For the standard errors, we can use the vcovHC function in sandwich package. This automatically estimates the heteroskedasticity-consistent variance covariance matrix from regression results. Astute attendees must have noticed that vcovHC stands for Heteroskedasticity-Consistent Variance COVariance matrix estimation.

result <- lm(voted ~ civic, mydata)

library(sandwich)
vcm <- vcovHC(result1, type = "HC2") # estimates variance covariance matrix
v <- diag(vcm) # we only need the diagonal elements
seHC <- sqrt(v) # take the square root

stargazer(result, type = "html",
                  se=list(seHC),
                  keep.stat = c("N"),
                  title = "Table 2: Linear Regression Result",
                  digits = 5)
Table 2: Linear Regression Result
Dependent variable:
voted
civic -0.01869
(0.02682)
Constant 0.32408***
(0.00907)
Observations 3,000
Note: p<0.1; p<0.05; p<0.01



6. (e) Regression 2


Just the same as (d) with more independent variables.

7. (f) What is the “baseline”?


Let me give you another example. Say you have data of individuals’ annual wage and education. Assume, for the sake of simplicty, the education variable only tells us whether individuals went to college but didn’t go on to graduate school or not and went to graduate school or not. Namely, it has three categories: high school diploma or lower, college degree, and graduate degree holders. If you are interested in the wage returns to graduate education, which of the following models is more appropriate (here, assume there is no concern of endogeneity.)? Why?
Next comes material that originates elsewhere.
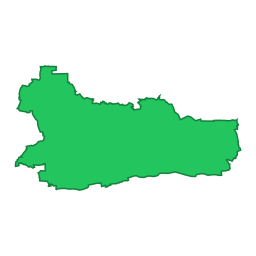 the district of Clonmel Lea-6, South Tipperary, Ireland
{"feature_id": "5873133B92234253465118", "entity_name": "Clonmel Lea-6", "entity_type": "district", "adm_level": 2, "iso_a3": "IRL", "parent_name": "Ireland", "parent_adm1": "South Tipperary", "projection": "robinson", "projection_center": [-7.699, 52.42], "detail": "fine", "context": "isolated", "style": "filled", "palette": "green", "viewbox_px": 256, "rotation_deg": 0, "n_neighbors": 0, "source": "geoboundaries", "source_scale": "gbopen_adm2", "svg_char_len": 5099}
<svg xmlns="http://www.w3.org/2000/svg" viewBox="0 0 256 256"><path d="M19.8,103.7L18.8,105.7L19.2,105.9L17.2,108.6L18.8,108.9L19.0,110.0L19.5,110.7L26.6,112.0L27.1,112.7L29.9,112.4L30.0,110.8L32.4,110.9L32.3,113.0L33.1,115.1L35.8,119.4L36.7,120.0L37.6,121.1L37.7,124.2L38.6,127.9L40.3,132.0L42.1,131.8L42.2,132.3L43.2,133.1L42.8,133.9L43.0,135.4L43.4,136.0L43.8,136.0L44.5,136.4L43.6,140.1L42.1,141.4L40.9,141.0L38.3,141.7L36.4,144.0L34.6,144.8L33.4,145.7L32.3,145.7L31.0,145.4L28.8,146.0L27.3,146.1L27.2,146.3L26.3,146.5L26.9,148.7L26.1,149.1L25.8,150.6L25.6,150.6L23.7,152.7L22.3,154.9L21.0,156.0L21.9,157.1L18.9,157.3L18.1,159.7L17.3,159.7L16.9,161.6L16.0,161.6L15.4,165.0L15.5,166.4L18.8,165.7L19.0,165.5L18.5,163.4L20.9,162.9L20.8,163.5L22.9,163.6L23.2,164.5L24.9,164.2L24.9,164.7L27.4,165.7L28.3,166.8L29.0,166.6L29.3,167.0L30.4,166.4L32.8,168.0L34.6,167.2L33.7,165.8L33.5,165.0L39.0,165.2L43.6,164.5L43.6,163.8L45.1,163.7L45.3,165.2L45.1,166.7L45.3,169.4L45.1,170.8L42.4,170.9L40.8,170.7L39.2,172.3L38.2,172.8L39.3,175.7L39.3,178.1L39.9,178.4L39.6,180.8L47.4,181.4L48.5,183.5L49.1,185.2L48.4,185.7L48.5,186.3L50.8,186.0L50.6,185.6L51.0,184.7L50.3,184.5L50.3,184.1L51.8,184.2L52.6,185.2L52.9,185.0L53.7,186.0L55.8,185.5L56.4,186.4L56.1,186.6L56.1,188.1L56.1,189.4L56.3,189.5L57.8,188.9L62.1,188.4L65.6,188.5L69.2,189.1L73.3,188.9L76.8,189.3L78.6,190.0L79.4,190.1L82.7,189.5L87.5,187.7L88.5,186.6L88.4,185.1L91.2,184.5L91.4,184.4L91.7,184.4L94.9,183.7L95.0,183.7L97.3,183.1L99.6,183.3L101.0,183.1L101.6,186.5L105.3,185.4L105.4,187.0L106.1,187.1L106.7,186.8L107.0,186.9L107.3,186.5L107.8,186.4L107.9,185.8L108.9,185.7L109.0,185.4L111.3,185.1L110.1,184.8L110.2,184.3L112.8,183.8L116.3,183.7L118.9,182.7L119.4,182.8L120.1,182.1L121.7,182.0L122.3,181.7L122.4,181.3L124.3,180.7L127.7,180.7L128.6,180.1L127.8,178.0L134.3,175.9L136.8,175.8L138.9,176.9L140.8,177.3L144.2,177.4L147.8,176.1L150.5,176.1L153.1,176.5L155.6,176.2L157.9,175.3L159.2,173.7L160.5,173.2L165.6,173.2L168.1,173.4L171.8,172.6L175.2,172.0L180.4,173.4L185.0,174.8L191.3,176.4L195.2,176.5L195.9,176.1L196.1,175.1L196.6,174.6L200.2,173.9L202.4,173.7L204.8,174.0L206.9,175.0L208.3,175.2L213.9,174.6L216.2,174.8L218.9,175.3L221.6,175.3L221.3,171.3L222.0,171.0L225.4,170.9L228.1,170.1L228.9,170.1L229.0,169.5L230.1,168.6L229.5,165.8L229.9,164.2L228.8,163.7L227.7,161.5L226.7,160.4L227.1,159.9L226.9,159.7L228.1,159.4L229.0,160.2L229.6,160.3L230.2,160.2L232.0,161.2L232.5,160.2L232.8,160.1L233.0,159.4L234.1,158.7L234.0,158.1L235.7,158.4L236.2,155.9L236.7,155.8L237.3,154.7L237.3,153.2L237.1,152.3L237.2,151.9L239.0,150.7L240.6,150.2L240.4,148.9L240.0,148.1L239.3,147.9L238.7,146.6L238.7,145.2L237.9,144.1L237.9,143.5L238.3,142.9L238.3,141.9L236.7,133.8L234.5,129.8L236.3,129.0L237.4,129.2L237.5,127.2L236.7,126.7L236.8,125.7L238.3,125.4L238.3,125.1L238.3,124.6L238.0,124.5L237.7,123.6L236.9,122.4L237.0,119.7L236.4,120.4L235.7,120.2L234.4,120.3L233.4,120.2L233.2,119.9L231.9,120.1L229.6,120.8L224.1,120.4L221.1,120.4L220.3,120.2L218.6,120.4L217.4,120.3L213.5,120.5L213.5,121.3L211.9,121.1L201.1,121.0L200.7,119.2L195.5,120.7L190.5,116.8L187.6,116.1L180.4,119.7L178.4,115.0L177.5,114.0L174.7,112.0L173.6,108.1L173.2,107.6L173.1,106.9L172.5,106.1L172.0,104.7L171.4,104.1L169.1,104.4L167.6,103.2L166.8,102.1L165.9,102.2L165.0,100.5L163.4,99.5L161.2,99.9L159.5,99.3L159.2,97.7L159.6,97.4L159.3,96.6L159.6,95.9L159.2,96.2L158.7,97.4L158.0,97.8L158.1,98.5L157.5,98.9L156.9,100.0L152.9,98.4L150.7,98.4L149.6,98.7L149.2,98.3L147.7,98.6L147.4,98.1L146.7,97.8L146.4,98.2L146.0,98.2L145.8,98.7L145.2,98.7L145.1,99.8L143.3,99.5L143.0,99.8L142.5,99.4L140.9,99.5L139.6,99.1L138.9,99.2L140.8,100.8L138.0,102.3L138.2,102.6L138.1,102.8L141.1,106.0L140.4,106.9L140.6,107.4L140.3,108.0L140.4,108.8L139.2,109.4L137.8,109.1L137.0,109.4L133.7,109.9L133.4,108.4L132.4,108.5L132.2,107.8L131.6,107.8L131.5,106.8L133.2,106.4L133.0,104.9L132.2,104.0L129.2,102.7L128.6,103.7L126.7,105.1L125.1,105.4L123.9,105.2L123.6,105.4L122.4,104.3L120.6,105.0L119.3,104.7L118.5,103.1L116.4,103.6L112.2,104.2L112.3,103.7L111.2,103.4L111.1,103.1L110.4,103.0L109.1,103.0L108.6,104.1L105.9,103.8L106.2,103.1L104.2,102.8L104.3,101.8L102.7,101.3L102.1,102.6L100.7,102.4L100.6,103.8L100.1,104.3L96.9,103.2L95.8,103.1L95.2,103.5L92.4,103.3L92.7,101.3L93.3,100.3L92.4,100.4L93.2,99.0L89.5,98.7L88.0,97.9L86.7,97.6L84.6,98.8L84.0,98.2L83.2,98.2L82.6,97.8L82.3,97.5L82.6,97.3L80.9,95.7L79.9,94.0L79.6,93.9L78.5,94.6L76.8,95.0L75.2,94.3L75.5,92.8L74.9,91.6L75.9,91.4L75.4,90.9L73.8,86.9L72.5,85.4L72.4,84.6L70.0,83.9L69.3,83.3L69.5,82.9L69.3,82.3L67.7,82.2L67.7,73.6L52.2,74.0L51.7,72.3L51.8,70.8L56.1,70.3L56.2,66.6L51.3,66.4L50.9,66.7L48.7,66.2L48.5,66.6L47.1,66.2L46.5,66.4L44.7,65.9L44.3,66.5L41.8,66.8L41.7,66.6L40.4,66.7L40.9,69.5L40.1,72.1L39.9,75.7L40.5,77.6L39.6,79.8L38.6,80.1L36.4,79.3L31.8,79.3L32.2,80.7L32.7,81.0L32.6,81.9L31.1,82.8L31.0,83.2L30.3,83.7L29.2,84.1L29.4,85.7L26.6,86.5L25.8,85.8L22.4,85.4L21.9,86.7L20.9,87.8L20.0,89.9L19.2,93.8L19.7,97.5L19.0,97.4L18.9,98.0L19.5,100.0L20.7,99.9L20.9,100.4L19.8,103.7Z" fill="#22c55e" stroke="#15803d" stroke-width="1.5"/></svg>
  • \(\log wage = \beta_0 + \beta_1 graduate + \varepsilon\)
  • \(\log wage = \beta_0 + \beta_1 college + \beta_2 graduate + \varepsilon\)

8. (g) What is the formal “baseline”?


Don’t confuse the two different baselines.

9. (h) Sandwich again


My hypothesis is many people attending this session will have a sandwich for lunch. Again, we can use sandwich package. This time we use the vcovCL function. For comparison, let us align three columns with different SEs.

se <- sqrt(diag(vcov(result))) # usual SEs
seCL <- sqrt(diag(vcovCL(result, cluster = ~ hh_id)))

stargazer::stargazer(result, result, result, 
                     type = "html",
                     se=list(se, seHC, seCL),
                     keep.stat = c("N"),
                     title = "Table 3: Different SEs",
                     add.lines = list(c("SE type", 'Normal', 'HC2', "CL")),
                     digits = 5)
Table 3: Different SEs
Dependent variable:
voted
(1) (2) (3)
civic -0.01869 -0.01869 -0.01869
(0.02713) (0.02682) (0.02695)
Constant 0.32408*** 0.32408*** 0.32408***
(0.00905) (0.00907) (0.00908)
SE type Normal HC2 CL
Observations 3,000 3,000 3,000
Note: p<0.1; p<0.05; p<0.01



Observe that \(\text{"Standard" SEs} < \text{HC SEs} < \text{CL SEs}\) in this case. How can this possiblly affect your conclusion drawn from statistical tests? How does it actually turn out?

-1. Desserts


Sometimes we see a different spelling for “heteroskedasticity” or “homoskedasticity”. It’s “heteroscedasticity” or “homoscedasticity”. There used to be a controversy on which spelling is correct until McCulloch (1985) (in Econometrica!) pointed out that “-skedasticity” is correct in terms of etymology. The “-skedastic” part means “scatter” in greek (\(\sigma\kappa\varepsilon\delta\alpha\gamma\gamma\nu\nu\upsilon\mu\iota\)). And in the English language, the counterpart letter for the Greek letter “\(\kappa\)” is “k”, so “-skedasticity” should be the right one. There is also a fascinating paper that studies how the different spellings were used in academic literature by counting the frequency using Google Books Ngram Viewer (See Paloyo (2011)).


  1. Graduate School of Economics, Waseda University,

  2. Here, we use the stargazer function from stargazer package. This package is actually a little obsolte, but we use it anyway.